In the text on grantor trust certificates below, what does the characterization of an investment in Buydown Mortgage Loans depend on?

### READING TEXT
=-=-=-=-=

CHARACTERIZATION OF INVESTMENTS IN GRANTOR TRUST CERTIFICATES
GRANTOR TRUST FRACTIONAL INTEREST CERTIFICATES
In the case of Grantor Trust Fractional Interest Certificates, unless
otherwise disclosed in the related Prospectus Supplement and subject to the
discussion below with respect to Buydown Mortgage Loans, counsel to the
Depositor will deliver an opinion that, in general, Grantor Trust Fractional
Interest Certificates will represent interests in (i) "loans . . . secured by an
interest in real property" within the meaning of Section 7701(a)(19)(C)(v) of
the Code; (ii) "obligation[s] (including any participation or Certificate of
beneficial ownership therein) which . . .[are] principally secured by an
interest in real property" within the meaning of Section 860G(a)(3) of the Code;
and (iii) "real estate assets" within the meaning of Section 856(c)(4)(A) of the
Code, in each case to the extent the Mortgage Loans qualify for such treatment.
In addition, counsel to the Depositor will deliver an opinion that interest on
Grantor Trust Fractional Interest Certificates will to the same extent be
considered "interest on obligations secured by mortgages on real property or on
interests in real property" within the meaning of Section 856(c)(3)(B) of the
Code.
The assets constituting certain Grantor Trust Funds may include Buydown
Mortgage Loans. The characterization of an investment in Buydown Mortgage Loans
will depend upon the precise terms of the related Buydown Agreement, but to the
extent that such Buydown Mortgage Loans are secured by a bank account or other
personal property, they may not be treated in their entirety as assets described
in the foregoing sections of the Code. No directly applicable precedents exist
with respect to the federal income tax treatment or the characterization of
investments in Buydown Mortgage Loans. Accordingly, holders of Grantor Trust
Certificates should consult their own tax advisors with respect to the
characterization of investments in Grantor Trust Certificates representing an
interest in a Grantor Trust Fund that includes Buydown Mortgage Loans.

=-=-=-=-=

### DATASET
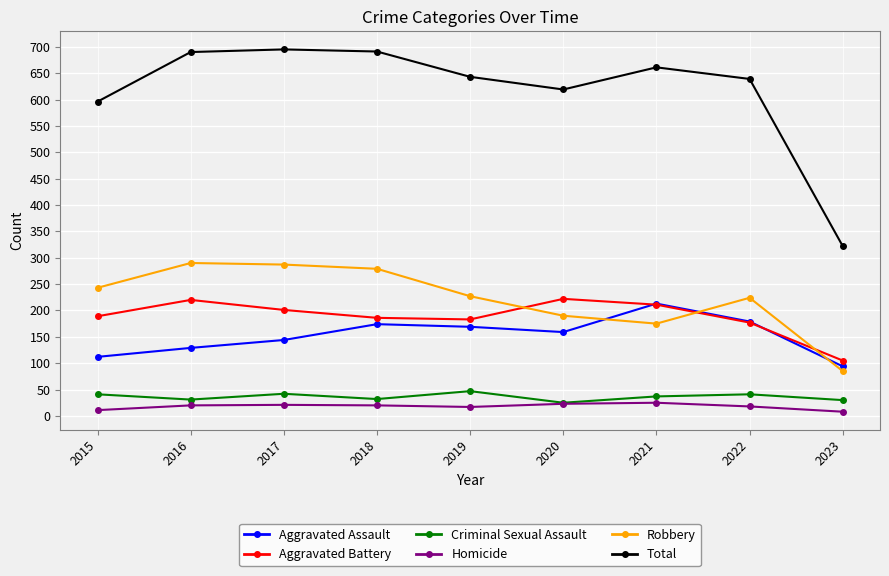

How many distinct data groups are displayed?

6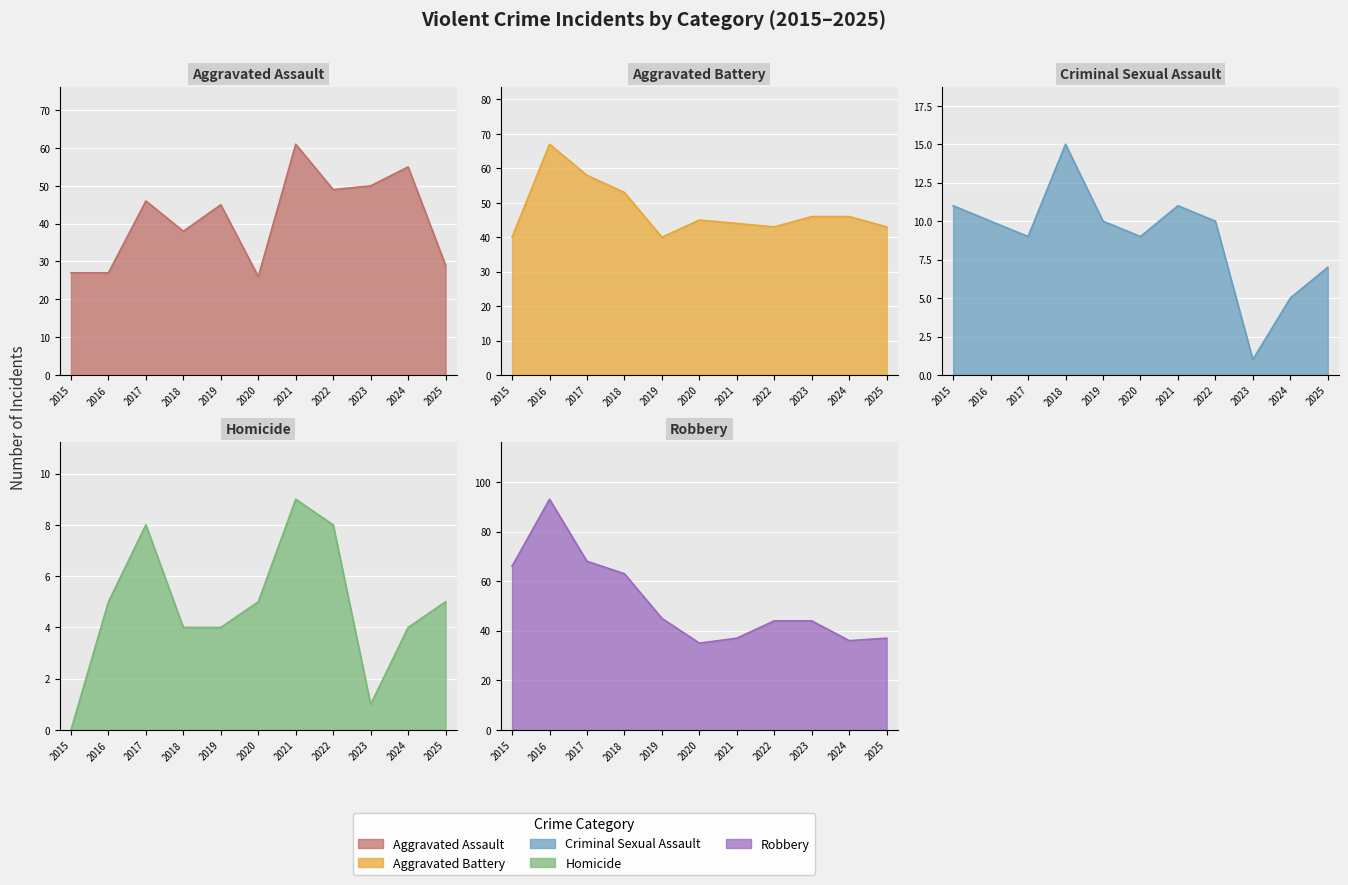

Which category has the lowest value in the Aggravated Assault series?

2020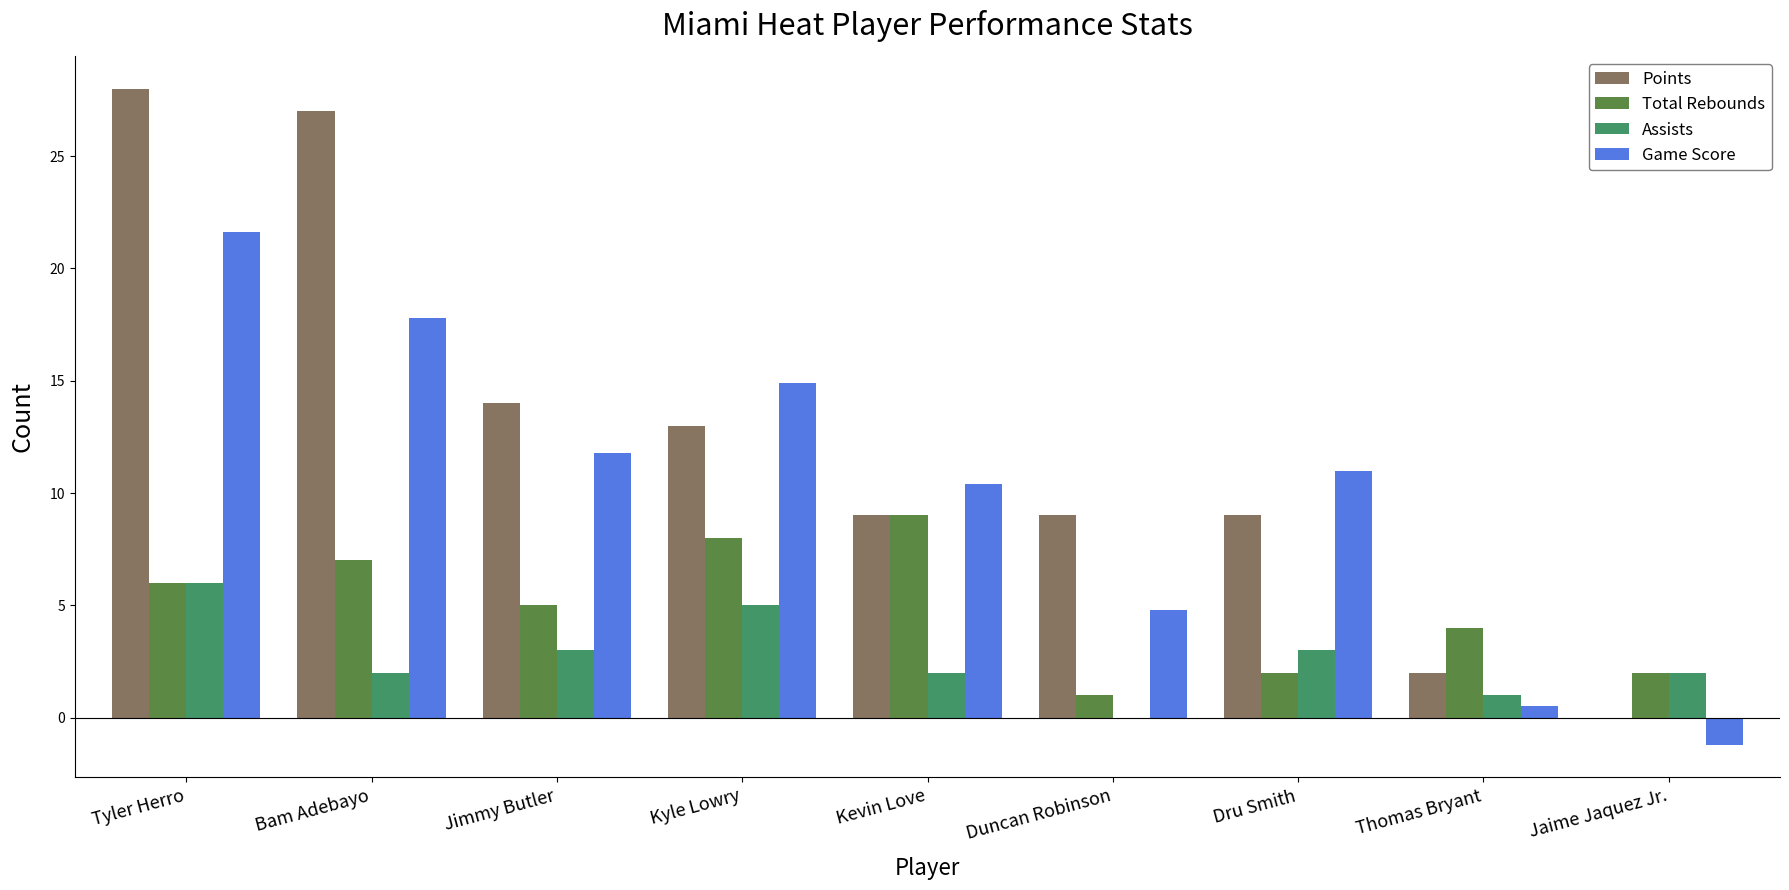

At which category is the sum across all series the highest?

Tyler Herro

=-=-=-=-=

### TASK OUTPUT
The precise terms of the related Buydown Agreement.